Here are some other thoughts about the book, unrelated to the book’s description:
—-I liked how Goldingay phrased things. Personally, I tend to recoil from Christian exclusivism, the idea that everyone needs to convert to Christianity to avoid going to hell. Goldingay managed to phrase exclusivist or potentially exclusivist concepts in an appealing manner, however. Rather than saying that non-Christian religions are wrong, Goldingay says that the Bible is clear that there are things that non-Christians need to know. Regarding Jesus’ statement that he is the way, truth, and life (John 14:6), Goldingay states that “Dying is his way to the Father, and his dying is the only way they will get there” (page 547). Goldingay seems to express agnosticism about the eternal destiny of adherents to other religions, but he effectively conveyed that Jesus’ death was necessary to provide people a way to the Father.

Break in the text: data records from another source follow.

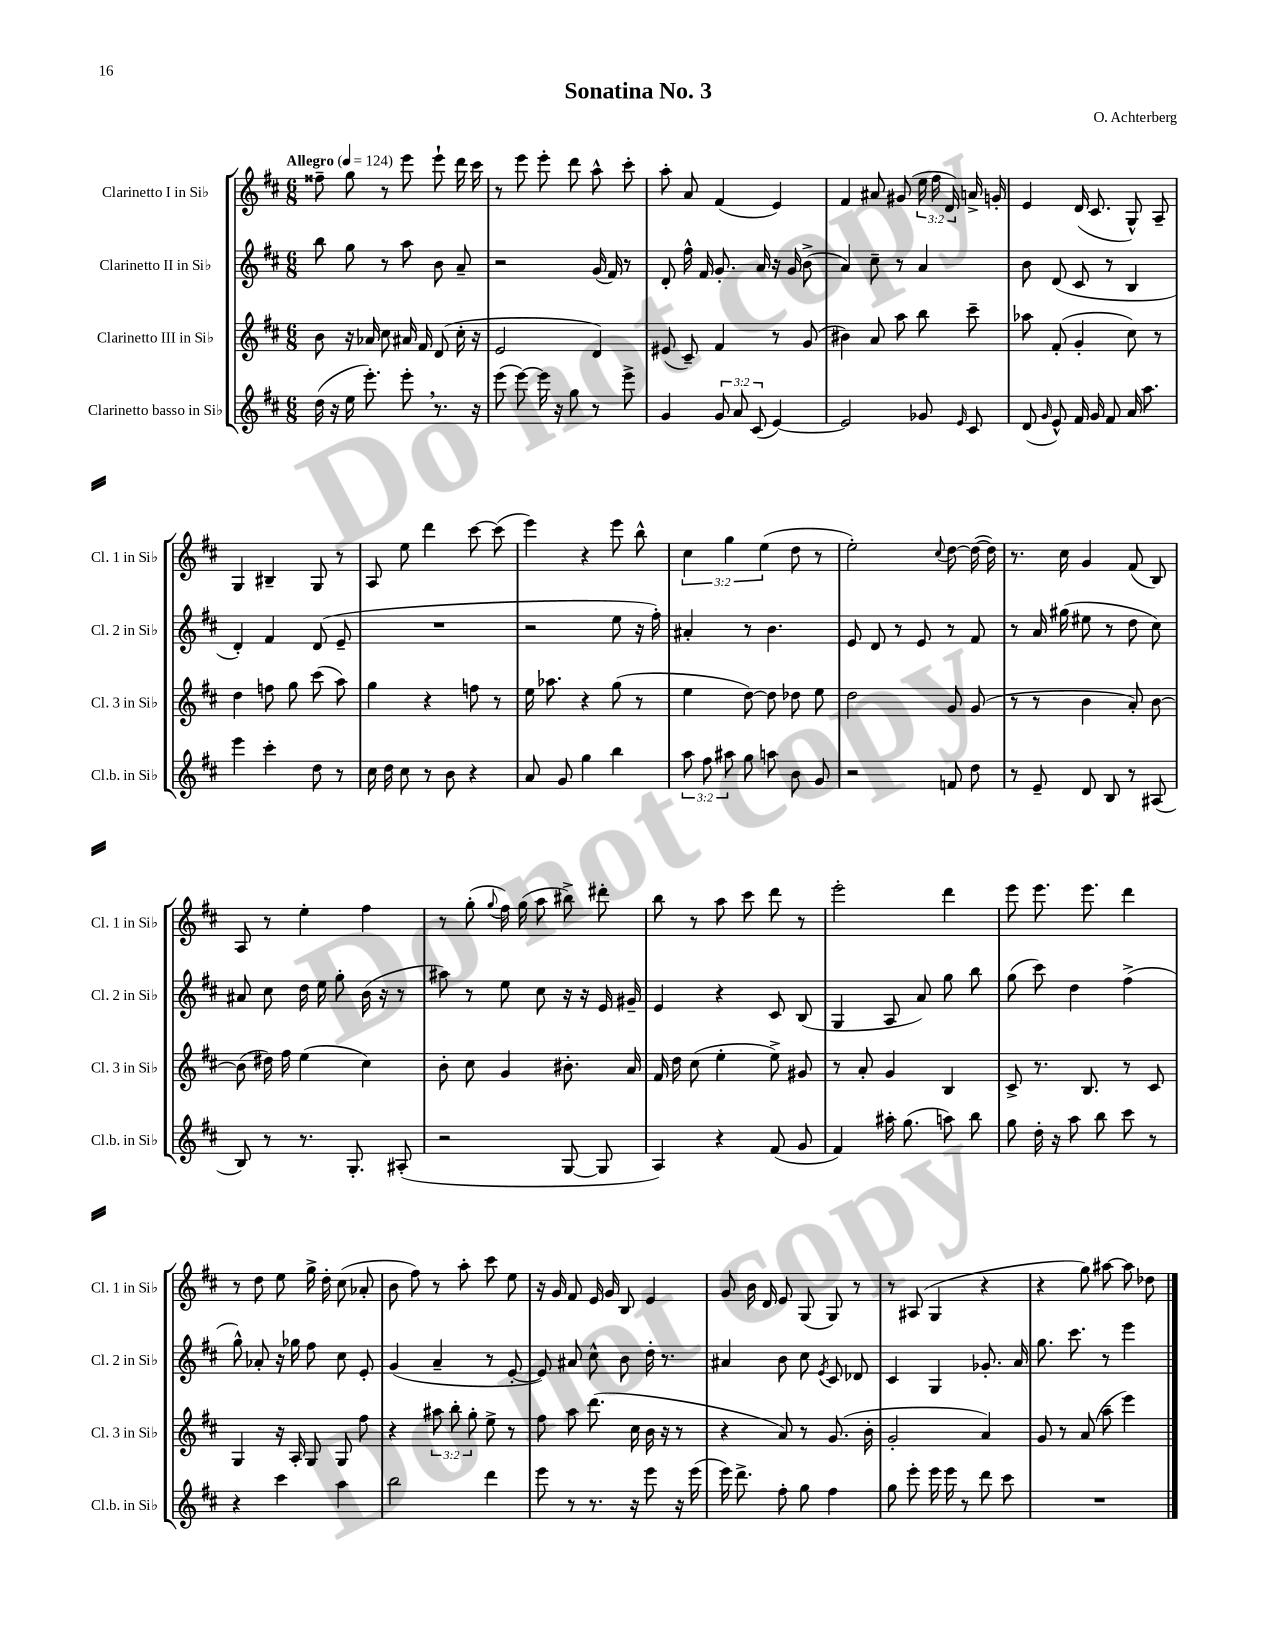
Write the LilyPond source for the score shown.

\header { title = "Sonatina No. 3" composer = "O. Achterberg" }
<<
\new StaffGroup <<
\new Staff = "s0" \with { instrumentName = "Clarinetto I in Sib" shortInstrumentName = "Cl. 1 in Sib" } {
    \clef treble \key d \major \numericTimeSignature \time 6/8 \override Staff.TupletNumber.text = #tuplet-number::calc-fraction-text \tempo "Allegro" 4 = 124
    \autoBeamOff fisis''8-- g''8 r8 e'''8 e'''8-! d'''16 cis'''16 |
    r8 e'''8 e'''8-. d'''8 a''8-^ cis'''8-. |
    a''8-. a'8 fis'4( e'4) |
    fis'4 ais'8 gis'8( \tuplet 3/2 { e''16 fis''16 d'16) } a'16-> g'16-. |
    e'4 d'16( cis'8. g8-^) a8-- |
    g4 bis4-- g8 r8 |
    a8 e''8 d'''4 cis'''8~ cis'''8( |
    e'''4) r4 e'''8 b''8-^ |
    \tuplet 3/2 { cis''4 g''4 e''4( } d''8 r8 |
    e''2-.) \appoggiatura { cis''8 } d''8~ d''16~( d''16) |
    r8. cis''16 g'4 fis'8( b8) |
    a8 r8 e''4-. fis''4 |
    r8 g''8-.( \appoggiatura { g''8 } fis''16) g''16( a''8 bis''8->) dis'''8-. |
    b''8 r8 a''8 cis'''8 d'''8 r8 |
    e'''2-. d'''4 |
    e'''8 e'''8. e'''8. d'''4 |
    r8 d''8 e''8 g''16-> d''16-. cis''8( aes'8-. |
    b'8 fis''8) r8 a''8-. cis'''8 e''8 |
    r16 g'16 fis'8 e'16 g'16 b8 e'4 |
    g'8 b'16 d'16 e'8 g8( g8) r8 |
    r8 ais8( g4 r4 |
    r4 g''8) ais''8~ ais''8 des''8 \bar "|." |
}
\new Staff = "s1" \with { instrumentName = "Clarinetto II in Sib" shortInstrumentName = "Cl. 2 in Sib" } {
    \clef treble \key d \major \numericTimeSignature \time 6/8
    \autoBeamOff b''8 g''8 r8 a''8 b'8 a'8-- |
    r2 g'16( fis'16) r8 |
    d'8-. fis''16-^ fis'16 g'8.-. a'16 r16 g'16 b'8->( |
    a'4) cis''8-- r8 a'4 |
    b'8 d'8( cis'8 r8 b4 |
    d'4-.) fis'4 d'8( e'8-- |
    R2. |
    r2 e''8 r16 fis''16-.) |
    ais'4-. r8 b'4. |
    e'8 d'8 r8 e'8 r8 fis'8 |
    r8 a'16 gis''16( eis''8 r8 d''8 cis''8) |
    ais'8 cis''8 d''16 e''16 g''8-. b'16( r16 r8 |
    ais''8) r8 e''8 cis''8 r16 r16 e'16 gis'16-- |
    e'4 r4 cis'8 b8( |
    g4 a8 a'8) g''8 b''8 |
    g''8( cis'''8) d''4 fis''4->( |
    g''8-^) aes'8-. r16 ges''16 fis''8 cis''8 e'8-. |
    g'4( a'4-- r8 e'8~-. |
    e'8) ais'8 cis''8-^ b'8 d''16-. r8. |
    ais'4 b'8 cis''8 \acciaccatura { e'8 } cis'8 des'8 |
    cis'4 g4 ges'8.-. a'16 |
    g''8. cis'''8. r8 e'''4 \bar "|." |
}
\new Staff = "s2" \with { instrumentName = "Clarinetto III in Sib" shortInstrumentName = "Cl. 3 in Sib" } {
    \clef treble \key d \major \numericTimeSignature \time 6/8 \override Staff.TupletNumber.text = #tuplet-number::calc-fraction-text
    \autoBeamOff b'8 r16 aes'16 cis''8 ais'16 fis'16 d'8( cis''16-. r16 |
    e'2 d'4) |
    eis'8( cis'8--) fis'4 r8 g'8( |
    bis'4) a'8 a''8 b''8 cis'''8-- |
    aes''8 fis'8-.( g'4-. cis''8) r8 |
    d''4 f''8 g''8 cis'''8( a''8) |
    g''4 r4 f''8 r8 |
    e''16 aes''8. r4 g''8( r8 |
    e''4 d''8~) d''8 des''8 e''8 |
    d''2 g'8 g'8( |
    r8 r8 b'4 a'8-.) b'8~ |
    b'8( dis''16) fis''16 e''4( cis''4) |
    b'8-. cis''8 g'4 bis'8.-. a'16 |
    fis'16 d''16 cis''8( e''4-. e''8->) gis'8 |
    r8 a'8-. g'4 b4 |
    cis'8-> r8. b8. r8 cis'8 |
    g4 r16 a16-. g8 g8 fis''8 |
    r4 \tuplet 3/2 { ais''8 b''8-. g''8-. } e''8-> r8 |
    fis''8 a''8 d'''8.( cis''16 b'16 r16 r8 |
    r4 a'8) r8 g'8.( b'16-. |
    g'2-. a'4) |
    g'8 r8 a'8( a''8-- e'''4) \bar "|." |
}
\new Staff = "s3" \with { instrumentName = "Clarinetto basso in Sib" shortInstrumentName = "Cl.b. in Sib" } {
    \clef treble \key d \major \numericTimeSignature \time 6/8 \override Staff.TupletNumber.text = #tuplet-number::calc-fraction-text
    \autoBeamOff d''16( r16 e''16 e'''8.-.) e'''8-. \breathe r8. r16 |
    e'''8( e'''8~) e'''16 r16 g''8 r8 e'''8-> |
    g'4 \tuplet 3/2 { g'8 a'8 cis'8( } e'4~) |
    e'2 ges'8 \grace { e'16 } cis'8 |
    d'8( \grace { g'16 } e'8-^) fis'16 g'16 fis'8 a'16 a''8. |
    e'''4 cis'''4-. d''8 r8 |
    cis''16 d''16 cis''8 r8 b'8 r4 |
    a'8 g'8 g''4 b''4 |
    \tuplet 3/2 { a''8 fis''8 ais''8 } g''8 a''8 b'8 g'8 |
    r2 f'8 d''8 |
    r8 e'8-- d'8 b8 r8 ais8( |
    b8) r8 r8. g8.-. ais8-.( |
    r2 g8~ g8 |
    a4) r4 fis'8( g'8 |
    fis'4) ais''16-. g''8.( a''8) b''8 |
    g''8 d''16-. r16 a''8 b''8 cis'''8 r8 |
    r4 cis'''4 a''4 |
    b''2 d'''4 |
    e'''8 r8 r8. r16 e'''8 r16 e'''16( |
    e'''16) d'''8.-> fis''8-. g''8 fis''4 |
    g''8 e'''8-. e'''16 e'''16 r8 d'''8 cis'''8 |
    R2. \bar "|." |
}
>>
>>
\layout { \context { \Score \remove "Bar_number_engraver" } }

—-Goldingay’s discussions of communitarianism stood out to me. Goldingay, with some empathy, noted the individualism of Western culture, while saying that people are still part of a community, whether or not they desire or recognize that. Later, Goldingay contrasts the early Christian church with the voluntary societies of its ancient context: according to Goldingay, the church was intentionally organized to be like a family, not a voluntary society that people can join and leave as they wish; that discussion was unnerving, yet informative. In a few places, Goldingay seems to say that relationships in church should take precedence over natural family relationships. That last concept rubs me the wrong way. Not only does it sound rather cultish, but it also strikes me as unrealistic in the Western world, where people are rather individualistic. If I ran into financial trouble, for example, I would expect my family to be more helpful than any church! Still, the sentiment that the church is a family, one that should take precedence over natural family connections, does appear consistent with certain passages of Scripture (Matthew 12:46-50).
—-The prose of the book is accessible, yet reading the book required focus and concentration. I did not want to miss any gems, and there were many! As a result, reading this book could be time consuming and even exhausting. Still, it was worth the effort, on a spiritual and an intellectual level.
I received a complimentary copy of this book from the publisher. My review is honest!